The CARES Act provides that any required minimum contributions for a single-employer defined benefit plan that are due during the 2020 calendar year are not required to be made until January 1, 2021, with accrued interest from the original payment due date to the actual payment date. Additionally, plan sponsors of defined benefit plans may treat the last plan year's adjusted funded target attainment percentage as the percentage applicable to plan years which include the 2020 calendar year for purposes of applying the funding-based limitation on shutdown benefits and other unpredictable contingent event benefits.

Access to Health Care

The CARES Act provides that for plan years beginning on or before December 31, 2021, a high-deductible health plan may cover all telehealth services prior to a covered individual reaching the applicable deductible without risking the plan’s status as a high-deductible health plan. Employees covered under a high deductible health plan providing these services prior to reaching the deductible will continue to be eligible to make contributions to a health savings account. The purpose of this change is to increase access for patients who may have the coronavirus and to protect other patients from potential exposure.

The CARES Act also expands the list of permitted healthcare expenses for purposes of health savings accounts, health flexible spending accounts and health reimbursement arrangements to include over-the-counter medications without a prescription from a physician. This change effectively repeals the provision of the 2010 Patient Protection and Affordable Care Act that discontinued the tax-free reimbursement of over-the-counter drugs or medicines without a prescription. The list of permitted healthcare expenses has further been expanded under the CARES Act to include menstrual products. These provisions appear to be permanent as they are not set to expire as of a certain date.

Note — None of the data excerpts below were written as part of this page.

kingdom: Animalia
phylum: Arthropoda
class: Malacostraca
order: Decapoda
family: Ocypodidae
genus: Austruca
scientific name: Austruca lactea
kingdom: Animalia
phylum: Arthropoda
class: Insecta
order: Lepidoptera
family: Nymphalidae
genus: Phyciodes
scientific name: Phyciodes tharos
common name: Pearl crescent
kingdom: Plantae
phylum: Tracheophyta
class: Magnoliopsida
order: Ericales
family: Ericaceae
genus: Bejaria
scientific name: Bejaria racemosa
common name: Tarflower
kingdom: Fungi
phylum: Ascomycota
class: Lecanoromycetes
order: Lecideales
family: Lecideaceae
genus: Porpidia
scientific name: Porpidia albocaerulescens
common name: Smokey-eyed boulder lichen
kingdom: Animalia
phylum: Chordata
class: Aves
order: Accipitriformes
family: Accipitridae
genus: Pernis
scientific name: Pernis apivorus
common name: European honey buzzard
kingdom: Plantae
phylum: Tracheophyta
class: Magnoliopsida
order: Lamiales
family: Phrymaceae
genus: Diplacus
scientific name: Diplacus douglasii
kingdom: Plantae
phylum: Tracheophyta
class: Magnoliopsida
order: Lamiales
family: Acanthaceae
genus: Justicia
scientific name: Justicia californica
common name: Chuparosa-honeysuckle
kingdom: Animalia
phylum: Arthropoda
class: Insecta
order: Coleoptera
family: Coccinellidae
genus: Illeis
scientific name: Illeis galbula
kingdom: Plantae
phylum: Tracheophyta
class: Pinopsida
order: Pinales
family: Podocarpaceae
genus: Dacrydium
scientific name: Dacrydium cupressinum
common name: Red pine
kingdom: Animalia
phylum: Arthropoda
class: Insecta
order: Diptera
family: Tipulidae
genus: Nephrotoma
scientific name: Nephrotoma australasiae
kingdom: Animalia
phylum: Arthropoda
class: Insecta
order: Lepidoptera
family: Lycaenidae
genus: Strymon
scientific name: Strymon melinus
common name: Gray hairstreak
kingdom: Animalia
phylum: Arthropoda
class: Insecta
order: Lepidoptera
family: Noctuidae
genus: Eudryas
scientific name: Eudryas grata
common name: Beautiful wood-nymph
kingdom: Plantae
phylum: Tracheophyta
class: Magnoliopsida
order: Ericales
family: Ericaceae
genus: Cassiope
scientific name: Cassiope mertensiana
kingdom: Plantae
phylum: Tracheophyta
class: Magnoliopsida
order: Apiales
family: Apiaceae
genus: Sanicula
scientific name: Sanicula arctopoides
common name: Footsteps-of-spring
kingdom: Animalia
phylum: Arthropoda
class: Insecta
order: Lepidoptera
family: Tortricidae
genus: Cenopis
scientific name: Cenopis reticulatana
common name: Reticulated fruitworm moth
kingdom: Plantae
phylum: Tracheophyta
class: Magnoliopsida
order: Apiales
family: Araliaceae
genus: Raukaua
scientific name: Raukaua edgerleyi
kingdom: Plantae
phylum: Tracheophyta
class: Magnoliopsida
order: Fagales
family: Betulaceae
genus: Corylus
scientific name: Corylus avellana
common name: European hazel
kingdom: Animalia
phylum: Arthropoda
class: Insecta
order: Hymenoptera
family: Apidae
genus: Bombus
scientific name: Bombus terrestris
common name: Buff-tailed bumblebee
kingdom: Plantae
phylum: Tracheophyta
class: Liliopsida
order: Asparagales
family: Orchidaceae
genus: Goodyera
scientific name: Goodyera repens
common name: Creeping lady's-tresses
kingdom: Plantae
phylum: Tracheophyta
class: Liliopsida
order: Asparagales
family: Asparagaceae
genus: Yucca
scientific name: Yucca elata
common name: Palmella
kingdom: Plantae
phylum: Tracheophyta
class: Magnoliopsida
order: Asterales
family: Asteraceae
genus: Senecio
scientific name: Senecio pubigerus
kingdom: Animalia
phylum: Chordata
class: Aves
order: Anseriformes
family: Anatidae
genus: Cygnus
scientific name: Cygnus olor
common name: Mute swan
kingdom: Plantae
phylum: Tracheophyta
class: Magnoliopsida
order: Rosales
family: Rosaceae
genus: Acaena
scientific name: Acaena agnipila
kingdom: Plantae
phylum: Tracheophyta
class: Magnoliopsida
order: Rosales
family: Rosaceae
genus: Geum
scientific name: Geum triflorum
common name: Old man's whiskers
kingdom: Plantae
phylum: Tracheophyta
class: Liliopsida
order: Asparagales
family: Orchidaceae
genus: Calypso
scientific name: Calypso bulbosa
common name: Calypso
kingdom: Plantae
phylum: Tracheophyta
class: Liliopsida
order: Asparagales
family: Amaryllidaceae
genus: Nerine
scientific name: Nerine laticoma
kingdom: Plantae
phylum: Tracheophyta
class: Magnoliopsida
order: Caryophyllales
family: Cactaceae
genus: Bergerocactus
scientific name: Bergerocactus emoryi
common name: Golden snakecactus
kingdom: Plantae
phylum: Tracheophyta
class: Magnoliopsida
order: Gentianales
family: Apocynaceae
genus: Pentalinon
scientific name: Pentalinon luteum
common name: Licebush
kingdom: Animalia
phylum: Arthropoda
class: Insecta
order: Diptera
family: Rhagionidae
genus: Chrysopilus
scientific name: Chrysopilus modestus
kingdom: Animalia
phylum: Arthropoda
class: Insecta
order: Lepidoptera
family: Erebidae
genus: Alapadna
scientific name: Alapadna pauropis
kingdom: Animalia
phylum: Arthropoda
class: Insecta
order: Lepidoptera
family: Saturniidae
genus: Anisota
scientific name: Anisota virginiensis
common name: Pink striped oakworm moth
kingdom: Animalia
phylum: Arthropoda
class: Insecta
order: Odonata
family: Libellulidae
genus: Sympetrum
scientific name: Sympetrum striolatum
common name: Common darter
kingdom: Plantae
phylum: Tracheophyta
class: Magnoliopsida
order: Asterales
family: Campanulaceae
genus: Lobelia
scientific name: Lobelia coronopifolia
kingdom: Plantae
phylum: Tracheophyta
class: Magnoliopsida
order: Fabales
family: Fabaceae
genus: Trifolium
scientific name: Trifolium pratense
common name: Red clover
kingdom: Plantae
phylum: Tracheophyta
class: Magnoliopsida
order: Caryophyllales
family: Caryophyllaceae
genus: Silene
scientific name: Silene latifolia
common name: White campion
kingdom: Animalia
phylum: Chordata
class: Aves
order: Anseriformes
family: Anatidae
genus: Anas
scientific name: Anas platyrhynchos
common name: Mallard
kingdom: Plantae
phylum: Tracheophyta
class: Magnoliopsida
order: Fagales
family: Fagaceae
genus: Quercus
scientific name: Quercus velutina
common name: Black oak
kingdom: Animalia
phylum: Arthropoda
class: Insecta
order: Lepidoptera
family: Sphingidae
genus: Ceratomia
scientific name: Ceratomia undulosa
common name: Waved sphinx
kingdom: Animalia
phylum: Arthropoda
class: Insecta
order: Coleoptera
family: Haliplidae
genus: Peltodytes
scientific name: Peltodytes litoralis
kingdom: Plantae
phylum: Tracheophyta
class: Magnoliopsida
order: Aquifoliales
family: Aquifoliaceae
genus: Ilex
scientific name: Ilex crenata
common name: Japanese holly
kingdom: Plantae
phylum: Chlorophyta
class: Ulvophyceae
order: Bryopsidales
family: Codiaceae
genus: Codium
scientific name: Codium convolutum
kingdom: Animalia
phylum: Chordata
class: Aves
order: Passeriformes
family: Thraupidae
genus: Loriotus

Student Loan Repayment-Employee Education Assistance Program

The CARES Act permits employers to provide a student loan repayment benefit to employees on a tax-free basis of up to $5,250 annually towards an employee’s student loans. The cap takes into account both any new student loan repayment benefit as well as other educational assistance currently provided by the employer. The provision applies to any student loan payments made by an employer on behalf of an employee after March 27, 2020, and before January 1, 2021.